Overall, the available evidence indicates that γδ T cells play a protective role in flavivirus infections. The immunotherapies based on γδ T cells can be considered as a potential therapeutic approach for flavivirus infections. However, several key questions remain to be further elucidated: (i) the immune characteristics and roles of various γδ T cell subsets (Vδ1, Vδ2, Vδ3) in flavivirus-infected patients. Currently, our focus has been predominantly on the Vδ2 subset during flavivirus infections. However, the unique recognition patterns of the Vδ1 subset in viral infections and the significant increase in the proportion of Vδ1 Vδ2 cell subsets in ZIKV-infected patients necessitate investigation into the roles of other γδ T cell substructures in flavivirus infections. (ii) The protective mechanism of γδ T cells needs to be further explored. For example, γδ T cells not only process endogenous antigens to induce activation of CD4+ αβ T cells but also uptake and cross-present soluble antigens to activate CD8+ αβ T cells in HCMV infections [6]. If we can clarify whether γδ T cells play this role in flavivirus infections, it may be meaningful for vaccine design and immunotherapy strategies. (iii) The efficacy and safety of γδ T cell-based therapies in flavivirus infections. Currently, effective treatments for flaviviruses are lacking. Exploring the safety and efficacy of these therapies in flavivirus infections could alleviate the disease burden. Based on current treatment strategies, we provide a framework for prioritizing therapeutic approaches. Addressing these questions will improve our understanding of the role γδ T cells play in flavivirus infections and promote the safe application of γδ T cell-based therapeutic strategies in their treatment.

Key papers

  • Pierson TC, Diamond MS. The continued threat of emerging flaviviruses. Nat Microbiol. 2020;5(6):796-812. https://doi.org/10.1038/s41564-020-0714-0 PMID: 32367055 [3].

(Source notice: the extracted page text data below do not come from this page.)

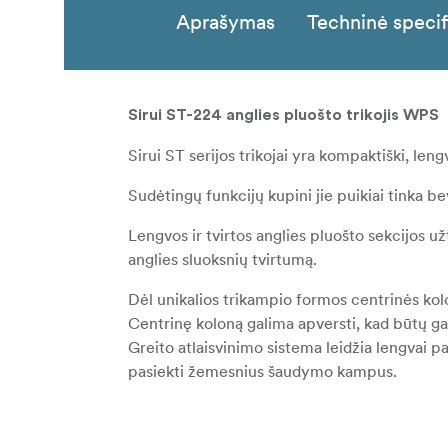
Aprašymas
Techninė specif
Sirui ST-224 anglies pluošto trikojis WPS
Sirui ST serijos trikojai yra kompaktiški, lengv
Sudėtingų funkcijų kupini jie puikiai tinka
Lengvos ir tvirtos anglies pluošto sekcijos 
anglies sluoksnių tvirtumą.
Dėl unikalios trikampio formos centrinės kol
Centrinę koloną galima apversti, kad būtų ga
Greito atlaisvinimo sistema leidžia lengvai p
pasiekti žemesnius šaudymo kampus.
Arba pereikite prie ST-Z trumpos centrinės k
labai žemais kampais.
Viršutinė centrinės kolonos plokštelė turi uni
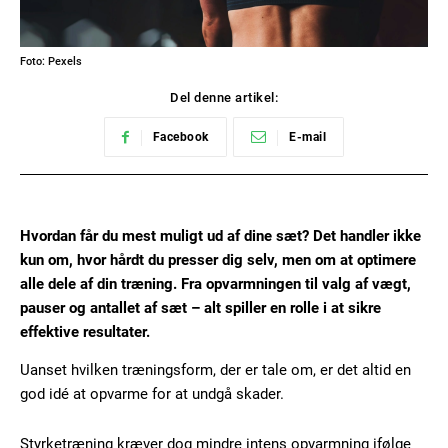
Foto: Pexels
Del denne artikel:
Facebook
E-mail
Hvordan får du mest muligt ud af dine sæt? Det handler ikke
kun om, hvor hårdt du presser dig selv, men om at optimere
alle dele af din træning. Fra opvarmningen til valg af vægt,
pauser og antallet af sæt – alt spiller en rolle i at sikre
effektive resultater.
Uanset hvilken træningsform, der er tale om, er det altid en
god idé at opvarme for at undgå skader.
Styrketræning kræver dog mindre intens opvarmning ifølge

  • Caron J, Ridgley LA, Bodman-Smith M. How to Train Your Dragon: Harnessing Gamma Delta T Cells Antiviral Functions and Trained Immunity in a Pandemic Era. Front Immunol. 2021;12:666983. https://doi.org/10.3389/fimmu.2021.666983 PMID: 33854516 [7].
  • Mantri CK, St John AL. Immune synapses between mast cells and γδ T cells limit viral infection. J Clin Invest. 2019;129(3):1094-108. https://doi.org/10.1172/JCI122530 PMID: 30561384 [25].

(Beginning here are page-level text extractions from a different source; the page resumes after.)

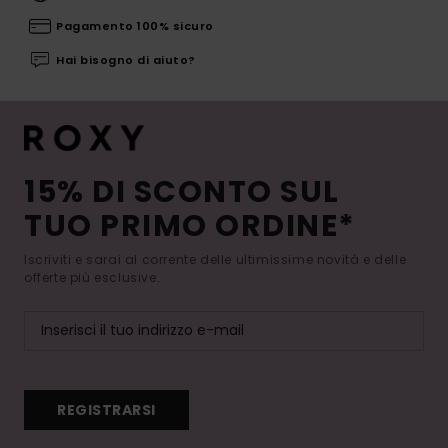
Pagamento 100% sicuro
Hai bisogno di aiuto?
15% DI SCONTO SUL
TUO PRIMO ORDINE*
Iscriviti e sarai al corrente delle ultimissime novità e delle
offerte più esclusive.
REGISTRARSI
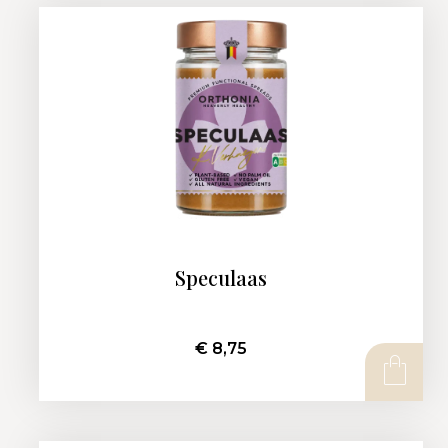
Speculaas
€
8,75
AJOUTER AU PANIER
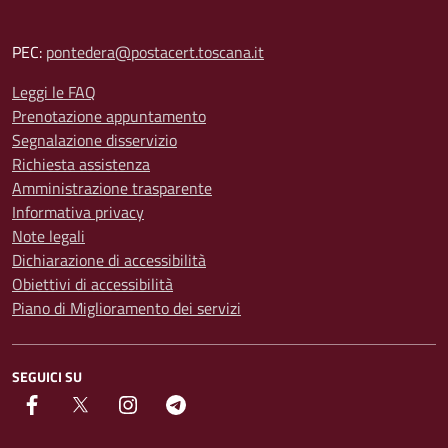
PEC:
pontedera@postacert.toscana.it
Leggi le FAQ
Prenotazione appuntamento
Segnalazione disservizio
Richiesta assistenza
Amministrazione trasparente
Informativa privacy
Note legali
Dichiarazione di accessibilità
Obiettivi di accessibilità
Piano di Miglioramento dei servizi
SEGUICI SU
facebook
Twitter
instagram
Telegram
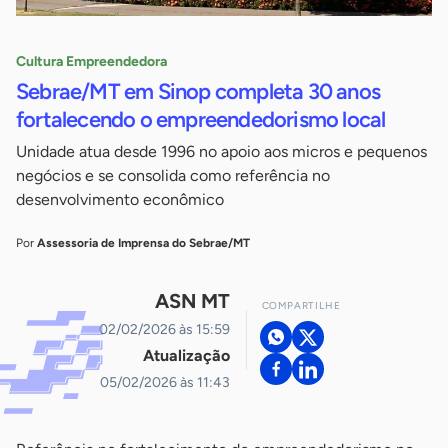
Cultura Empreendedora
Sebrae/MT em Sinop completa 30 anos
fortalecendo o empreendedorismo local
Unidade atua desde 1996 no apoio aos micros e pequenos
negócios e se consolida como referência no
desenvolvimento econômico
Por
Assessoria de Imprensa do Sebrae/MT
ASN MT
COMPARTILHE
02/02/2026 às 15:59
Atualização
05/02/2026 às 11:43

  • Cimini E, Grassi G, Beccacece A, Casetti R, Castilletti C, Capobianchi MR, et al. In Acute Dengue Infection, High TIM-3 Expression May Contribute to the Impairment of IFNγ Production by Circulating Vδ2 T Cells. Viruses. 2022;14(1). https://doi.org/10.3390/v14010130 PMID: 35062334 [27].

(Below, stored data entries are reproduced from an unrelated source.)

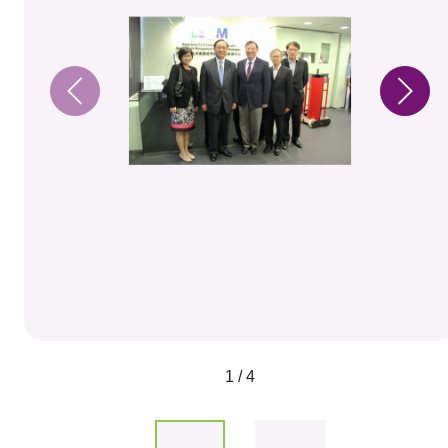
1 / 4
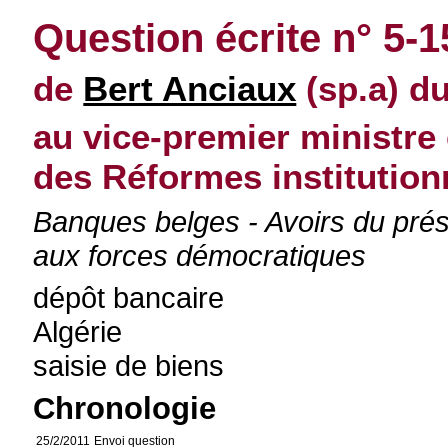
Question écrite n° 5-
de
Bert Anciaux
(sp.a) du
au vice-premier ministre 
des Réformes institution
Banques belges - Avoirs du prési
aux forces démocratiques
dépôt bancaire
Algérie
saisie de biens
Chronologie
25/2/2011
Envoi question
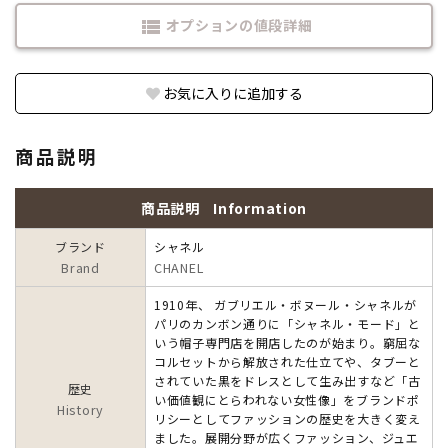
オプションの値段詳細
view_list
お気に入りに追加する
商品説明
商品説明
Information
ブランド
シャネル
Brand
CHANEL
1910年、 ガブリエル・ボヌール・シャネルが
パリのカンボン通りに「シャネル・モード」と
いう帽子専門店を開店したのが始まり。窮屈な
コルセットから解放された仕立てや、タブーと
されていた黒をドレスとして生み出すなど「古
歴史
い価値観にとらわれない女性像」をブランドポ
History
リシーとしてファッションの歴史を大きく変え
ました。展開分野が広くファッション、ジュエ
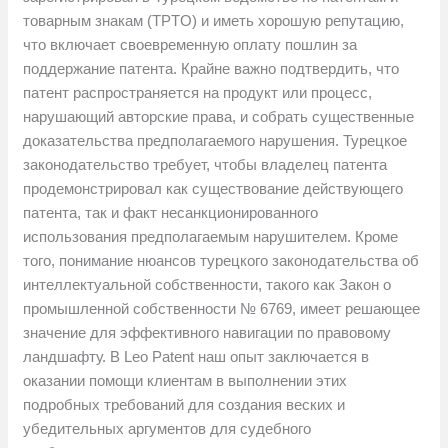
товарным знакам (TPTO) и иметь хорошую репутацию,
что включает своевременную оплату пошлин за
поддержание патента. Крайне важно подтвердить, что
патент распространяется на продукт или процесс,
нарушающий авторские права, и собрать существенные
доказательства предполагаемого нарушения. Турецкое
законодательство требует, чтобы владелец патента
продемонстрировал как существование действующего
патента, так и факт несанкционированного
использования предполагаемым нарушителем. Кроме
того, понимание нюансов турецкого законодательства об
интеллектуальной собственности, такого как Закон о
промышленной собственности № 6769, имеет решающее
значение для эффективного навигации по правовому
ландшафту. В Leo Patent наш опыт заключается в
оказании помощи клиентам в выполнении этих
подробных требований для создания веских и
убедительных аргументов для судебного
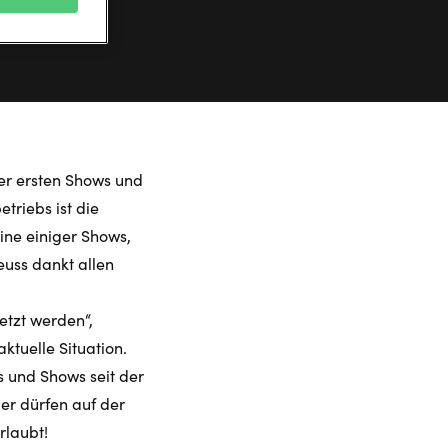
er ersten Shows und
triebs ist die
ine einiger Shows,
uss dankt allen
etzt werden“,
ktuelle Situation.
 und Shows seit der
er dürfen auf der
rlaubt!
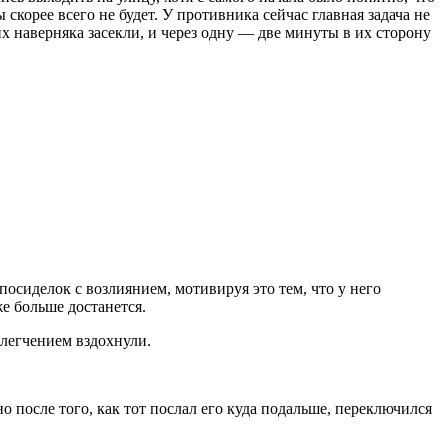
корее всего не будет. У противника сейчас главная задача не
х наверняка засекли, и через одну — две минуты в их сторону
осиделок с возлиянием, мотивируя это тем, что у него
е больше достанется.
блегчением вздохнули.
о после того, как тот послал его куда подальше, переключился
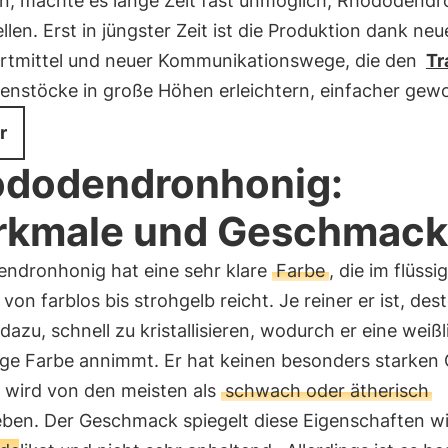
en, machte es lange Zeit fast unmöglich, Rhododend
llen. Erst in jüngster Zeit ist die Produktion dank neu
rtmittel und neuer Kommunikationswege, die den
Tr
nenstöcke in große Höhen erleichtern, einfacher gew
r
dodendronhonig:
rkmale und Geschmack
ndronhonig hat eine sehr klare
Farbe
, die im flüssi
von farblos bis strohgelb reicht. Je reiner er ist, de
 dazu, schnell zu kristallisieren, wodurch er eine weiß
ige Farbe annimmt. Er hat keinen besonders starken 
 wird von den meisten als
schwach oder ätherisch
eben. Der Geschmack spiegelt diese Eigenschaften wi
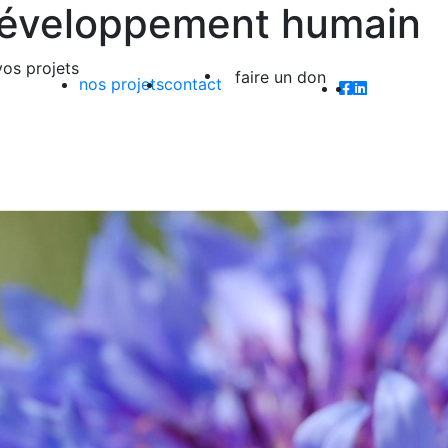
 développement humain
vos projets
faire un don
nos projets
contact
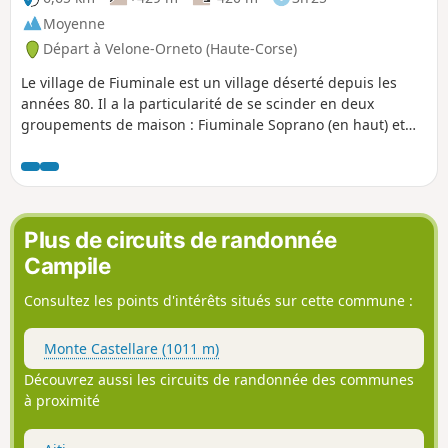
Préservés du tourisme de masse, vous aurez
Moyenne
l'occasion de visiter trois villages
Départ à Velone-Orneto (Haute-Corse)
traditionnels de la haute région de la Costa
Verde.
Le village de Fiuminale est un village déserté depuis les
années 80. Il a la particularité de se scinder en deux
groupements de maison : Fiuminale Soprano (en haut) et
Fiuminale Sottano (en bas). Pour y accéder il existe deux
sentiers. Celui proposé dans cette randonnée, débute au
village de Velone-Orneto, qui est aussi le terminus de la
D330.
Plus de circuits de randonnée
Campile
Consultez les points d'intérêts situés sur cette commune :
Monte Castellare (1011 m)
Découvrez aussi les circuits de randonnée des communes
à proximité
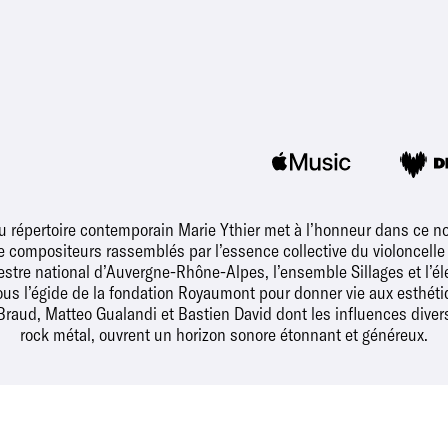
u répertoire contemporain Marie Ythier met à l’honneur dans ce n
 compositeurs rassemblés par l’essence collective du violoncelle à
hestre national d’Auvergne-Rhône-Alpes, l’ensemble Sillages et l’él
sous l’égide de la fondation Royaumont pour donner vie aux esthéti
raud, Matteo Gualandi et Bastien David dont les influences diver
rock métal, ouvrent un horizon sonore étonnant et généreux.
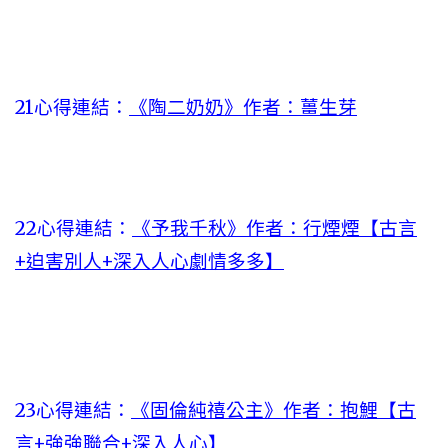
21心得連結：
《陶二奶奶》作者：薑生芽
22心得連結：
《予我千秋》作者：行煙煙【古言
+迫害別人+深入人心劇情多多】
23心得連結：
《固倫純禧公主》作者：抱鯉【古
言+強強聯合+深入人心】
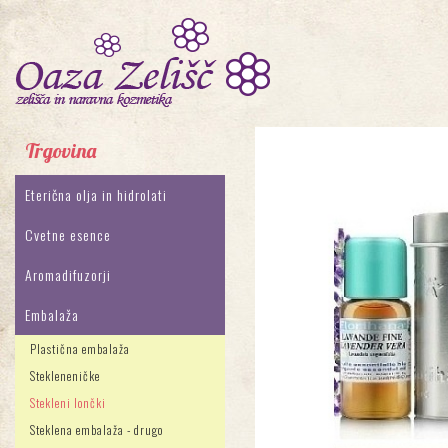
Trgovina
Eterična olja in hidrolati
Cvetne esence
Aromadifuzorji
Embalaža
Plastična embalaža
Stekleneničke
Stekleni lončki
Steklena embalaža - drugo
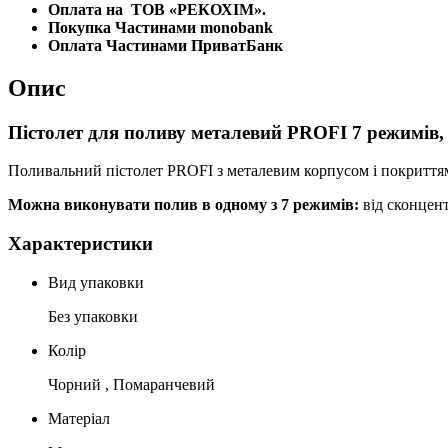
Оплата на
ТОВ «РЕКОХІМ».
Покупка Частинами monobank
Оплата Частинами ПриватБанк
Опис
Пістолет для поливу металевий PROFI 7 режимі
Поливальний пістолет PROFI з металевим корпусом і покриттям
Можна виконувати полив в одному з 7 режимів:
від сконцент
Характеристики
Вид упаковки
Без упаковки
Колір
Чорний , Помаранчевий
Матеріал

  • Wang T, Gao Y, Scully E, Davis CT, Anderson JF, Welte T, et al. Gamma delta T cells facilitate adaptive immunity against West Nile virus infection in mice. J Immunol. 2006;177(3):1825-32. https://doi.org/10.4049/jimmunol.177.3.1825 PMID: 16849493 [35].

Learning points

  • Due to the acute onset of flavivirus infections and the lack of rapid adaptive immune responses, the innate immune system, particularly γδ T cells, plays a helpful role in early defense mechanisms.
  • γδ T cells are a major component of the innate immune system and can rapidly respond to infections by exhibiting cytotoxic activity and secreting antiviral cytokines. During flavivirus infections, their numbers and functions undergo changes.
  • In the context of the lack of flavivirus treatment, the potential application of γδ T cells-based therapies could be considered into flavivirus treatment, hoping to give some suggestions for the exploration of new therapeutic strategies.